● Extrait du document:
================

Qu’est-ce qui varie, alors ?
D’une part, l’accent mis sur certaines vertus plutôt que sur d’autres. C’est à cela que se
limitent les « mille et un buts » dont parlait Nietzsche. Les Grecs, les Perses, les Hébreux
faisaient porter l’accent sur différents modèles d’excellence humaine3. Certains exaltaient
la bravoure militaire, mais personne parmi les autres ne prêchait la lâcheté ; certains
mettaient au premier rang la véracité, mais personne parmi les autres ne recommandait le
mensonge ; certains insistaient sur le respect dû aux parents, mais personne parmi les autres
ne demandait qu’on leur crache dessus, etc.
2 C. S. Lewis, The Abolition of Man, Oxford, 1943, ch. 2 : The Tao ; tr. I. Fernandez : L’Abolition de
l’homme, Ad Solem, 2015, p. 59-77 et Appendice, p. 101-113.
3 Nietzsche, Also sprach Zarathustra, I : Von tausend und Einem Ziele, in : Kritische Studienausgabe,
Munich, dtv, 1980, t. 4, p. 75. Allusions à Homère, Iliade, VI, 208 ; Hérodote, I, 136, 2 ; Exode 20, 12.
4
D’autre part, ce qui varie, c’est le domaine d’application. La plupart du temps, les règles
morales valent à l’intérieur d’un groupe. Le « prochain » (ער) que la loi de Moïse oblige à
« aimer comme soi-même » (Lévitique, 19, 18) signifiait à l’origine, le contexte le montre,
le membre du même groupe ethnique. En revanche, ceux qui sont étrangers au groupe sont
de bonne prise.
Quelques exemples : on peut voler les poules d’un gadjo, mais on doit respecter la propriété
de l’autre tzigane ; on peut tuer un ennemi ou un mécréant, mais on doit protéger ses
concitoyens ou ses frères dans la foi ; on peut asservir un nègre, mais on doit veiller aux
droits du gentleman blanc ; on peut racketter un cave, mais on doit être régulier envers les
autres membres du milieu, s’ils sont de la bande, etc.
5) Les Chrétiens voient de l’humain là où les autres n’en voient pas, n’en voient pas encore
ou n’en voient déjà plus. Il me faut répéter ici ce que j’avais l’intention de développer moi-
même ailleurs, fin mai, à la Valence espagnole, au congrès de One of us. Je le ferai très
brièvement, en disant : Les Chrétiens voient de l’humain de plein droit là où les autres n’en
voient pas, ou ne voient que de l’humain au rabais. Dans l’Antiquité, ils se faisaient déjà
remarquer parce que, pour eux, une femme, un embryon ou un nouveau-né, un esclave, un
païen étaient aussi pleinement humains qu’un mâle, qu’un adulte, qu’un homme libre,
qu’un juif.

================

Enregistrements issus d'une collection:
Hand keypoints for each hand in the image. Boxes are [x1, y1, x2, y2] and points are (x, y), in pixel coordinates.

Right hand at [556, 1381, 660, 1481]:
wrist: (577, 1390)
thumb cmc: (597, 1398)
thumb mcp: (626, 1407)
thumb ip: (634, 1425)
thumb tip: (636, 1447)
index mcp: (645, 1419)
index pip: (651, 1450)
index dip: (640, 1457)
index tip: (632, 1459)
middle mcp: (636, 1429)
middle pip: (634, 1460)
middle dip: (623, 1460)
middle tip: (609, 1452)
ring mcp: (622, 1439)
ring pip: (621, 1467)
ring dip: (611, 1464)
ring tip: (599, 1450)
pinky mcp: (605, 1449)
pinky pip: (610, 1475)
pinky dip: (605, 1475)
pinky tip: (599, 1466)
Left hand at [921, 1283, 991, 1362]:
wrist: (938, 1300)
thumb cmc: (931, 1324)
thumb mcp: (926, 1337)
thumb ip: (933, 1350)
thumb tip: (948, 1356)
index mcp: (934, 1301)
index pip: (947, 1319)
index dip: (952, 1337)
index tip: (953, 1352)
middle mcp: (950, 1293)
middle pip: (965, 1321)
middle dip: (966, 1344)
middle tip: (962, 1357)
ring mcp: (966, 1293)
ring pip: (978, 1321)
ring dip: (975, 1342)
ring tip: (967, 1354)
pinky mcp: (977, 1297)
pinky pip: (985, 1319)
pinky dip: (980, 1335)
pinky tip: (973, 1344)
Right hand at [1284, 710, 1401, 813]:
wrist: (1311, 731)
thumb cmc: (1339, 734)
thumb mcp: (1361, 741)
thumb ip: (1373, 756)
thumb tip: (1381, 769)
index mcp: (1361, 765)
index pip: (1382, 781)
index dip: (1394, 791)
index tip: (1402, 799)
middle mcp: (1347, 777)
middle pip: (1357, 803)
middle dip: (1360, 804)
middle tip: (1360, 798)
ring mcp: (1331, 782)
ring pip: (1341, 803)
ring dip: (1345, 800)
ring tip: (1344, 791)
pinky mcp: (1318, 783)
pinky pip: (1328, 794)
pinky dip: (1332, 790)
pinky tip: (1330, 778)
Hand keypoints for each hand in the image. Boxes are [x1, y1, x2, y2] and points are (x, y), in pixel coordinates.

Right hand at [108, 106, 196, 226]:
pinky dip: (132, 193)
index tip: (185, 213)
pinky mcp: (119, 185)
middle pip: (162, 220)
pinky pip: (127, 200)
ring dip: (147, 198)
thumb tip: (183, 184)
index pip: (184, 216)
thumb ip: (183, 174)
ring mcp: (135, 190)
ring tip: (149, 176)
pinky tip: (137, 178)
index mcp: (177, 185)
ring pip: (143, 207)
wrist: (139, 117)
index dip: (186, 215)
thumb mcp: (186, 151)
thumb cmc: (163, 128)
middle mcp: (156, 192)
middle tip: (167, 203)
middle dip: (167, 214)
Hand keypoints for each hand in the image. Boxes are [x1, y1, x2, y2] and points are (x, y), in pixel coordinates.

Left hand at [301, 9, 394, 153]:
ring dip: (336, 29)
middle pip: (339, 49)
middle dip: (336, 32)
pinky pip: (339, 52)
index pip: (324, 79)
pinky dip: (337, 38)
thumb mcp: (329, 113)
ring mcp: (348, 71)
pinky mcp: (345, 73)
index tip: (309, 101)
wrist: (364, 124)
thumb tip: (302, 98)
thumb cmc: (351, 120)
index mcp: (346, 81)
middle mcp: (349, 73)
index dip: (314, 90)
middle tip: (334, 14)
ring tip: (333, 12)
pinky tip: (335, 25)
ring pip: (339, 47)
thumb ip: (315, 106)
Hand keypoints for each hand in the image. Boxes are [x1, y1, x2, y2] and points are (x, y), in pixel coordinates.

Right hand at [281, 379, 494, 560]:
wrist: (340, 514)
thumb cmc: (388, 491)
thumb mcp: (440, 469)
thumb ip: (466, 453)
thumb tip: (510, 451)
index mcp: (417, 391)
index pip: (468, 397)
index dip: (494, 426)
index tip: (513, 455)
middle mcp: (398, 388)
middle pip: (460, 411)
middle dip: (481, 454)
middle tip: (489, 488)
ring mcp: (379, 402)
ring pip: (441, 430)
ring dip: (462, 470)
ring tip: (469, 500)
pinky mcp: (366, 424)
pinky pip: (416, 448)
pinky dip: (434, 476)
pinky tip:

================

● Consigne: Poursuivez l'extrait sur les variations de la morale en reprenant juste après sa dernière phrase.

● Réponse:
Il importe de prendre conscience de nos vrais ancêtres intellectuels. Nous l’ignorons trop
souvent, et même, pire, nous acceptons trop facilement de nous laisser enfermer dans la
généalogie réactionnaire dont nos adversaires nous affublent. Historiquement parlant, nous
sommes les successeurs des anti-esclavagistes qui réclamaient l’abolition de la traite, puis
celle de l’esclavage ; nous sommes les successeurs des socialistes du XIXe siècle (mais
aussi des légitimistes, d’ailleurs) qui réclamaient l’interdiction du travail des enfants ; nous
sommes les successeurs des suffragettes qui réclamaient le droit de vote pour les femmes.
Tous ces braves gens étaient d’ailleurs eux-mêmes les héritiers des Chrétiens, qu’ils l’aient
été consciemment ou non, volontairement ou non.
6) Peut-on dire que le christianisme « interdit » telle pratique, comme, dans l’Antiquité,
l’exposition des nouveaux-nés indésirables ou comme, aujourd’hui comme autrefois,
l’avortement ? Ce n’est pas faux, mais c’est laisser de côté l’essentiel. La prétendue
« interdiction », une forme de « répression », est en fait le revers négatif de quelque chose
de tout à fait positif. Elle est la conséquence d’un regard que l’on a décidé de porter sur la
réalité.
Ce regard qui voit de l’humain là où les autres n’en voient pas, de quelle nature est-il ? Il ne
relève pas de l’optique des yeux de chair. On peut observer pendant des heures, ou même
en s’aidant d’un microscope, un embryon, un nourrisson, un comateux, etc. sans y voir une
personne. On songe au mot attribué à Cabanis ou à Broussais : « L’âme ? Cela fait trente
ans que je dissèque, et je n’ai jamais rencontré cet animal-là ! » Mais chercher l’âme dans
un corps in-animé, c’est-à-dire, par définition, privé d’âme, les médecins auraient pu y
passer non pas trente ans, mais trente siècles...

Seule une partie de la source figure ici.